TEMPO.CO, Kediri - Rumah Sakit Umum Daerah Gambiran Kediri, Jawa Timur, mulai mengurangi pemberian obat kepada pasiennya akibat keterbatasan anggaran. Hal ini terjadi akibat konflik antara Dewan Perwakilan Rakyat Daerah dan Pemerintah Kota Kediri terkait pembahasan APBD.
Direktur RSUD Gambiran, dr Fauzan Adima, mengatakan bahwa konflik persetujuan atas nilai Perubahan Anggaran Keuangan (PAK) APBD 2015 yang terjadi antara pemerintah dengan DPRD Kota Kediri telah mengancam nasib ribuan pasien. Anggaran tersebut tak mendapat persetujuan Gubernur Jawa Timur lantaran diboikot dua wakil ketua dewan.
“Kami sangat membutuhkan anggaran untuk pengadaan obat,” kata Fauzan kepada Tempo, Selasa 6 Oktober 2015.
Menurut Fauzan, operasional RSUD Gambiran setiap tahun bergantung pada APBD Kota Kediri. Selain melayani kebutuhan berobat masyarakat Kediri, rumah sakit pelat merah ini juga menjadi rujukan pasien dari wilayah Kabupaten Kediri, Nganjuk, Tulungagung, dan daerah lain, dengan mayoritas pasien miskin yang menggantungkan biaya pengobatan pada rumah sakit.
Ketergantungan pada anggaran pemerintah bagi rumah sakit ini sangat besar. Dalam PAK APBD 2015 ini, rumah sakit tersebut mengajukan plafon Rp 51 miliar untuk berbagai kebutuhan mulai operasional hingga pengadaan obat. Setiap keterlambatan pencairan anggaran yang terjadi dipastikan akan berdampak besar bagi kegiatan layanan rumah sakit.
Saat ini saja dokter rumah sakit tersebut mulai ketar-ketir dengan menipisnya stok antibiotik dan peralatan medis seperti jarum suntik, infus, dan oksigen. “Kalau APBD tak bisa disetujui semua, minimal enam milyar rupiah untuk pembelian obat dipenuhi dulu,” kata Fauzan meminta.

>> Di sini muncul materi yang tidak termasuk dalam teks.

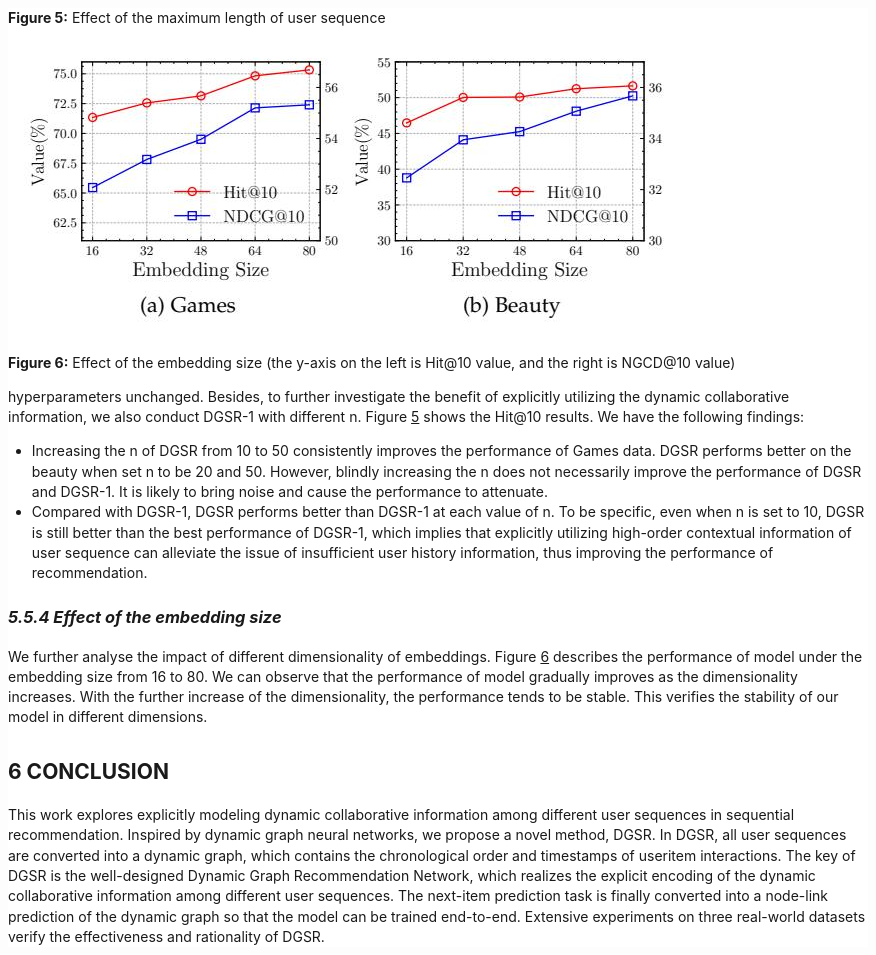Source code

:**Figure 5:** Effect of the maximum length of user sequence

<a id="ref-fig-6"></a>![The image contains two line graphs comparing Hit@10 and NDCG@10 metrics across varying embedding sizes for two datasets: "Games" (a) and "Beauty" (b). Each graph plots the performance (in percentage) of Hit@10 (red circles) and NDCG@10 (blue squares) against embedding size. The purpose is to demonstrate the impact of embedding size on the model's performance using these two evaluation metrics for different datasets.](_page_9_Figure_14.jpeg)

**Figure 6:** Effect of the embedding size (the y-axis on the left is Hit@10 value, and the right is NGCD@10 value)

hyperparameters unchanged. Besides, to further investigate the benefit of explicitly utilizing the dynamic collaborative information, we also conduct DGSR-1 with different n. Figure [5](#ref-fig-5) shows the Hit@10 results. We have the following findings:

* Increasing the n of DGSR from 10 to 50 consistently improves the performance of Games data. DGSR performs better on the beauty when set n to be 20 and 50. However, blindly increasing the n does not necessarily improve the performance of DGSR and DGSR-1. It is likely to bring noise and cause the performance to attenuate.
* Compared with DGSR-1, DGSR performs better than DGSR-1 at each value of n. To be specific, even when n is set to 10, DGSR is still better than the best performance of DGSR-1, which implies that explicitly utilizing high-order contextual information of user sequence can alleviate the issue of insufficient user history information, thus improving the performance of recommendation.

### *5.5.4 Effect of the embedding size*
We further analyse the impact of different dimensionality of embeddings. Figure [6](#ref-fig-6) describes the performance of model under the embedding size from 16 to 80. We can observe that the performance of model gradually improves as the dimensionality increases. With the further increase of the dimensionality, the performance tends to be stable. This verifies the stability of our model in different dimensions.

## 6 CONCLUSION

This work explores explicitly modeling dynamic collaborative information among different user sequences in sequential recommendation. Inspired by dynamic graph neural networks, we propose a novel method, DGSR. In DGSR, all user sequences are converted into a dynamic graph, which contains the chronological order and timestamps of useritem interactions. The key of DGSR is the well-designed Dynamic Graph Recommendation Network, which realizes the explicit encoding of the dynamic collaborative information among different user sequences. The next-item prediction task is finally converted into a node-link prediction of the dynamic graph so that the model can be trained end-to-end. Extensive experiments on three real-world datasets verify the effectiveness and rationality of DGSR.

Akibat kondisi ini, dokter mulai menghemat pemberian obat kepada pasien. Obat yang diperuntukkan pasien rawat jalan untuk satu bulan kini terpaksa dihemat menjadi dua minggu saja sambil menunggu kucuran dana pemerintah. "Namun hal ini tak bisa berlangsung lama karena ketersediaan antibiotik mulai menipis."
Kepala Bagian Humas Pemerintah Kota Kediri Apip Permana mengatakan, kisruh APBD ini terjadi lantaran dua wakil ketua DPRD yakni Woro Reni Permana dari Partai Demokrasi Indonesia Perjuangan dan Abdul Muid dari Partai Kebangkitan Bangsa tak menandatangani rancangan APBD 2015 meski telah melalui rapat paripurna tanggal 26 Agustus lalu. Namun karena kebutuhan mendesak, pemerintah tetap mengajukan draf itu ke Gubernur meski akhirnya ditolak. “Kami sendiri tak tahu alasan penolakan itu, padahal semua anggota sudah setuju,” kata Apip.
Saat ini pemerintah Kota Kediri tengah melobi Menteri Dalam Negeri untuk mencari jalan pintas agar APBD itu mendapat persetujuan Gubernur. Sebab selain mengejar kebutuhan obat-obatan, Dinas Kebersihan Lingkungan mulai kelimpungan karena honor para pegawai lapangan terancam tak terbayar. Hal ini dikhawatirkan akan membuat mereka mogok dan tak mau membersihkan jalan raya.
Woro Reni Permana dan Abdul Muid tak bisa dikonfirmasi soal penolakan mereka. Berulangkali telepon dan pesan singkat yang disampaikan Tempo tak mendapat respon sama sekali.